3) No Modified Version of the Font Software may use the Reserved Font Name(s) unless explicit written permission is granted by the corresponding Copyright Holder. This restriction only applies to the primary font name as presented to the users.
4) The name(s) of the Copyright Holder(s) or the Author(s) of the Font Software will not be used to promote, endorse or advertise any Modified Version, except to acknowledge the contribution(s) of the Copyright Holder(s) and the Author(s) or with their explicit written permission.

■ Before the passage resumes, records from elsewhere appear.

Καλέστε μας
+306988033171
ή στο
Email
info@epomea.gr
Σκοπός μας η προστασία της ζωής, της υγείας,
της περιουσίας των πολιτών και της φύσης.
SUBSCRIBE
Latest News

5) The Font Software, modified or unmodified, in part or in whole, must be distributed entirely under this license, and must not be distributed under any other license. The requirement for fonts to remain under this license does not apply to any document created using the Font Software.
Termination
This license becomes null and void if any of the above conditions are not met.
Disclaimer
THE FONT SOFTWARE IS PROVIDED “AS IS”, WITHOUT WARRANTY OF ANY KIND, EXPRESS OR IMPLIED, INCLUDING, WITHOUT LIMITATION, ANY WARRANTIES OF MERCHANTABILITY, FITNESS FOR A PARTICULAR PURPOSE AND NONINFRINGEMENT OF COPYRIGHT, PATENT, TRADEMARK, OR OTHER RIGHT. IN NO EVENT WILL THE COPYRIGHT HOLDER BE LIABLE FOR ANY CLAIM, DAMAGES OR OTHER LIABILITY, INCLUDING, WITHOUT LIMITATION, ANY GENERAL, SPECIAL, INDIRECT, INCIDENTAL, OR CONSEQUENTIAL DAMAGES, WHETHER IN AN ACTION OF CONTRACT, TORT OR OTHERWISE, ARISING FROM, OUT OF THE USE OR INABILITY TO USE THE FONT SOFTWARE OR FROM OTHER DEALINGS IN THE FONT SOFTWARE.
OPEN SOURCE CODE LICENSE
Portions of our mobile applications:
Copyright 2018 Airbnb, Inc.
Licensed under the Apache License, Version 2.0 (the "License"); you may not use this file except in compliance with the License. You may obtain a copy of the License at
https://www.apache.org/licenses/LICENSE-2.0
Unless required by applicable law or agreed to in writing, software distributed under the License is distributed on an "AS IS" BASIS, WITHOUT WARRANTIES OR CONDITIONS OF ANY KIND, either express or implied. See the License for the specific language governing permissions and limitations under the License.